Austrian MPs backed the expansion on Friday, with only the parliaments of Malta, the Netherlands and Slovakia left to cast their votes.
In June, the European Council proposed expanding the size of the EFSF rescue fund from 240bn euros (£209bn; $326bn) to 440bn, and giving it new powers, such as allowing it to buy government bonds.
Analysts have suggested the fund actually needs to expand to 1-2 trillion euros in order to win market confidence, but EU officials have played down such reports.
The BBC's Chris Morris in Athens says Mr Papandreou is on a charm offensive, trying to convince his European colleagues that Greece can meet the demands imposed upon it by a tough austerity programme.
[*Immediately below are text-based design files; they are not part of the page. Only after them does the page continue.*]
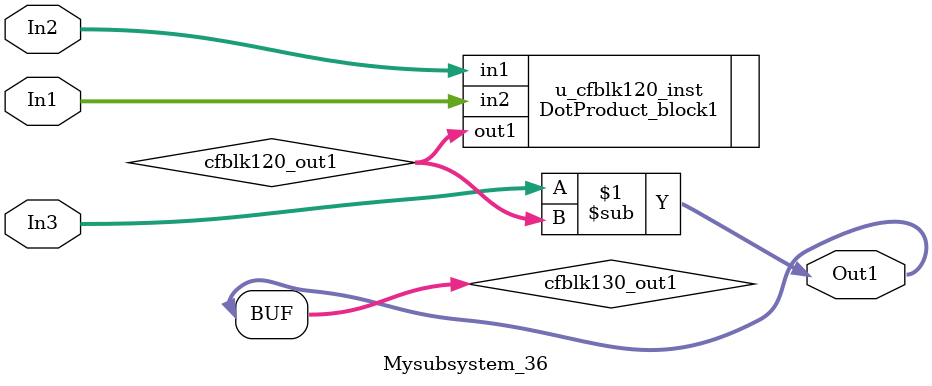
<source format=v>



`timescale 1 ns / 1 ns

module Mysubsystem_36
          (In1,
           In2,
           In3,
           Out1);


  input   [7:0] In1;  // uint8
  input   [7:0] In2;  // uint8
  input   [15:0] In3;  // uint16
  output  [15:0] Out1;  // uint16


  wire [15:0] cfblk120_out1;  // uint16
  wire [15:0] cfblk130_out1;  // uint16


  DotProduct_block1 u_cfblk120_inst (.in1(In2),  // uint8
                                     .in2(In1),  // uint8
                                     .out1(cfblk120_out1)  // uint16
                                     );

  assign cfblk130_out1 = In3 - cfblk120_out1;



  assign Out1 = cfblk130_out1;

endmodule  // Mysubsystem_36


</source>
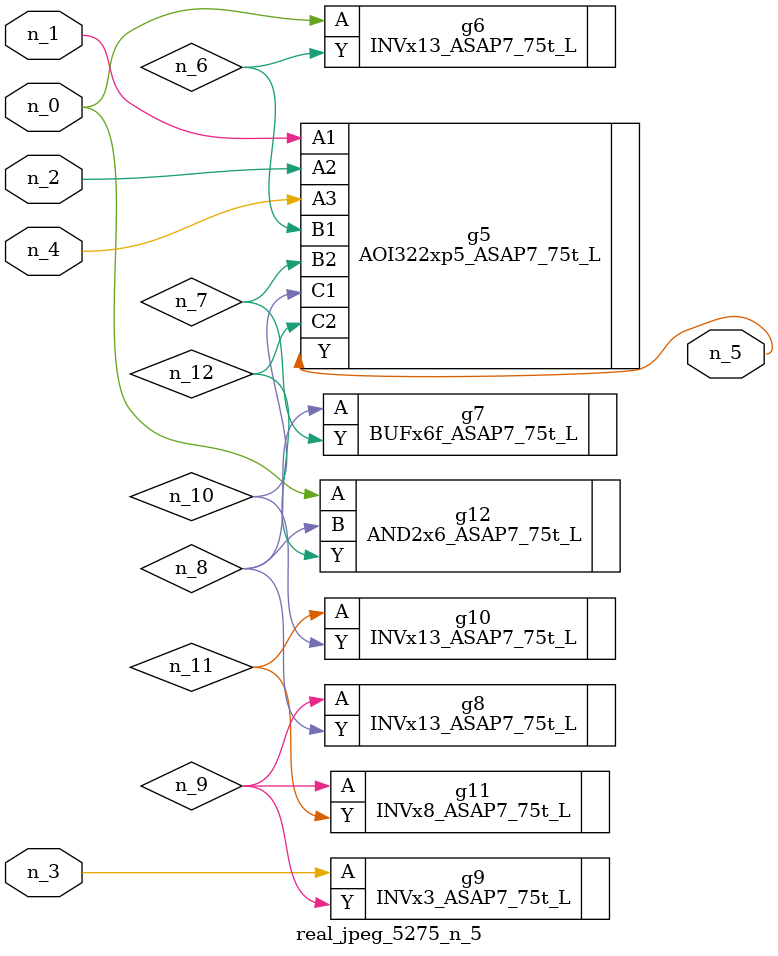
<source format=v>
module real_jpeg_5275_n_5 (n_4, n_0, n_1, n_2, n_3, n_5);

input n_4;
input n_0;
input n_1;
input n_2;
input n_3;

output n_5;

wire n_12;
wire n_8;
wire n_11;
wire n_6;
wire n_7;
wire n_10;
wire n_9;

INVx13_ASAP7_75t_L g6 ( 
.A(n_0),
.Y(n_6)
);

AND2x6_ASAP7_75t_L g12 ( 
.A(n_0),
.B(n_8),
.Y(n_12)
);

AOI322xp5_ASAP7_75t_L g5 ( 
.A1(n_1),
.A2(n_2),
.A3(n_4),
.B1(n_6),
.B2(n_7),
.C1(n_10),
.C2(n_12),
.Y(n_5)
);

INVx3_ASAP7_75t_L g9 ( 
.A(n_3),
.Y(n_9)
);

BUFx6f_ASAP7_75t_L g7 ( 
.A(n_8),
.Y(n_7)
);

INVx13_ASAP7_75t_L g8 ( 
.A(n_9),
.Y(n_8)
);

INVx8_ASAP7_75t_L g11 ( 
.A(n_9),
.Y(n_11)
);

INVx13_ASAP7_75t_L g10 ( 
.A(n_11),
.Y(n_10)
);


endmodule
</source>
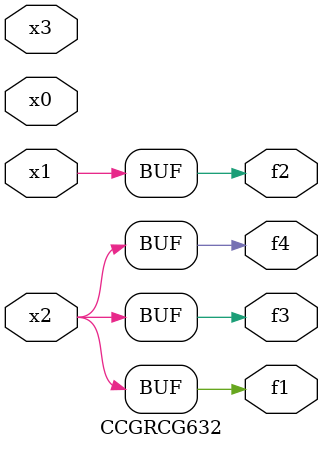
<source format=v>
module CCGRCG632(
	input x0, x1, x2, x3,
	output f1, f2, f3, f4
);
	assign f1 = x2;
	assign f2 = x1;
	assign f3 = x2;
	assign f4 = x2;
endmodule

</source>
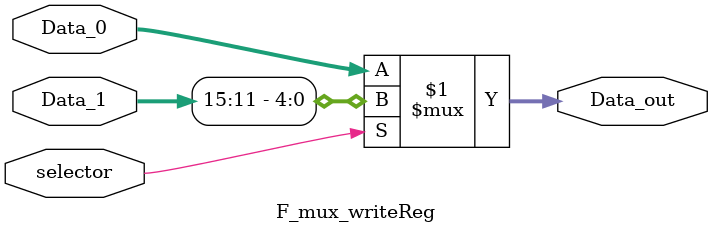
<source format=v>
module F_mux_writeReg (
    input wire selector,
    input wire [4:0] Data_0,
    input wire [15:0] Data_1,
    output wire [4:0] Data_out
);

    assign Data_out = (selector) ? Data_1[15:11] : Data_0;

endmodule
</source>
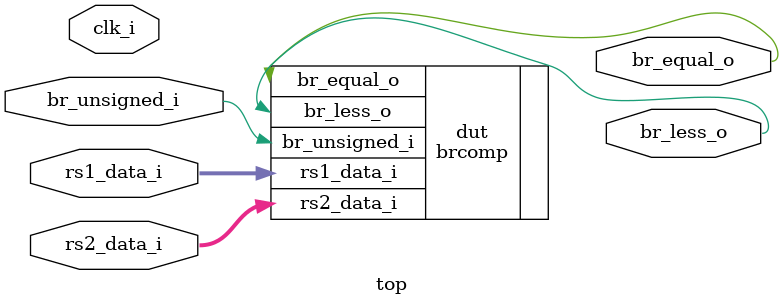
<source format=sv>
module top (
    //inputs
    input logic clk_i,
    input logic signed [31:0] rs1_data_i, rs2_data_i,
    input logic br_unsigned_i,
    //outputs
    output logic br_less_o, br_equal_o
);
brcomp dut (
    .rs1_data_i(rs1_data_i),
    .rs2_data_i(rs2_data_i),
    .br_unsigned_i(br_unsigned_i),
    .br_less_o(br_less_o),
    .br_equal_o(br_equal_o)
);
always @(posedge clk_i) begin
    
end
endmodule : top

</source>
The unpopular reforms are vital to guarantee the international loans offered by a troika of the European Commission, the European Central Bank (ECB) and the International Monetary Fund (IMF).
Since eurozone leaders agreed on a second rescue package for Greece this summer, Athens has fallen behind on its debt reduction targets, raising fears of a Greek default.
Many Greeks believe that austerity measures are pushing the country's crippled economy deeper into recession and strangling any chance of growth.
President Sarkozy has said he will unveil a Franco-German strategy shortly, without giving details.
Germany and France together represent about half of the 17-nation eurozone's economic output.
German Foreign Minister Guido Westerwelle said that with Thursday's vote in the German parliament: "The signal to our European partners is that you can rely on Germany."
Talks disruptedOur correspondent says some analysts believe the whole strategy for Greece, with a possible second bailout, needs urgent readjustment.
That is partly because contagion from Greece to other eurozone countries is no longer a threat but a dangerous reality, he adds.
The troika's team of inspectors found its second day of talks in Athens disrupted on Friday after protesting civil servants occupied the transport ministry, where they had been due to meet the minister, Yannis Ragoussis.
"Take the austerity package and get out of here!" the civil servants shouted as they stood in front of the shuttered entrance, according to a Reuters news agency report.
The meeting with the minister was rescheduled as a result.
Angry protesters against the government's austerity measures have been causing disruption in the Greek capital for months.